Tuesday, October 6, 2020

Trump leads by conquering fear. Joe Biden? Not so much

 

Article by Ethel C. Fenig

Trump leads by conquering fear. Joe Biden? Not so much

Franklin D. Roosevelt (D), who bravely declared at his first inaugural address as the 32nd president during the depths of the Depression in 1933, "We have nothing to fear but fear itself," spoke from experience, as 12 years earlier, he was stricken with polio, leaving him partially paralyzed.

Echoing his predecessor, President Donald J. Trump (R), another state of New York native, walked out of Walter Reed Medical Center in Washington, D.C. yesterday after treatment for the Wuhan coronavirus, COVID-19, declaring:

I will be leaving the great Walter Reed Medical Center today at 6:30 P.M. Feeling really good! Don't be afraid of Covid. Don't let it dominate your life. We have developed, under the Trump Administration, some really great drugs & knowledge. I feel better than I did 20 years ago!

Once back in the White House, he added:

I stood out front, I led. Nobody that's a leader would not do what I did. I know there's a risk, there's a danger, but that's ok. Now I'm better, and maybe I'm immune, I don't know. But don't let it dominate your lives.
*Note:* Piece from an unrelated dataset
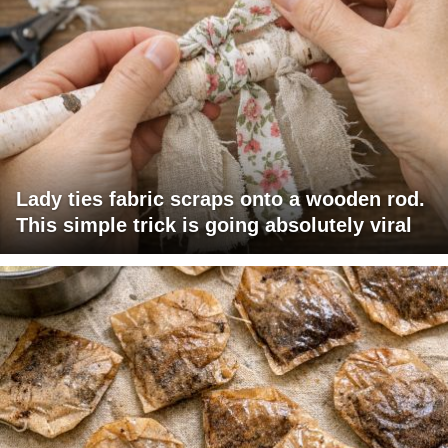
Lady ties fabric scraps onto a wooden rod.
This simple trick is going absolutely viral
Get out there, be careful.

Contrast their attitude to that of Trump's Democratic opponent, Joe Biden, who usually places a lid, the arcane term reporters use when a politician is done traveling for the day — 1:02 P.M. Friday; 9:20 A.M. Thursday; 9:22 A.M. Tuesday, and 8:34 A.M. Saturday.  Biden's early turn-ins provoked the Twitter set, professionally nervous Democrats (OK, bed-wetters) and, notably, Donald Trump to scratch their heads or rain down ridicule.

Although Biden does occasionally venture forth on the campaign trail, he more often hunkers down in his campaign bunker, where he tries to connect with his potential voters by reciting words seemingly prepared by others with little input from him.  And when he is campaign out in the fresh air, face to face with people, and needs to speak spontaneously when questioned by usually friendly reporters, his wife saves him, gently pulling him away.
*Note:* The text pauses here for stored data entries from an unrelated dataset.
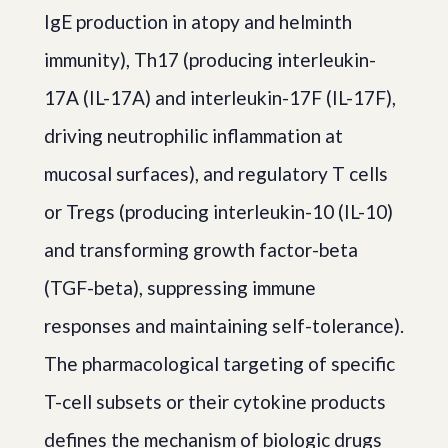
IgE production in atopy and helminth
immunity), Th17 (producing interleukin-
17A (IL-17A) and interleukin-17F (IL-17F),
driving neutrophilic inflammation at
mucosal surfaces), and regulatory T cells
or Tregs (producing interleukin-10 (IL-10)
and transforming growth factor-beta
(TGF-beta), suppressing immune
responses and maintaining self-tolerance).
The pharmacological targeting of specific
T-cell subsets or their cytokine products
defines the mechanism of biologic drugs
Hmm, now who could better confront an enemy, be it a pandemic or North Korea or Hamas or China or Antifa, all of which do not follow rules, whether from the Commission on Presidential Debates or the U.N. or the Wuhan coronavirus or the U.S. government?  A president who has faced fear but doesn't allow it to conquer him or one whose wife has to protect him from friendly reporters?

Now go vote.  Fearlessly but carefully.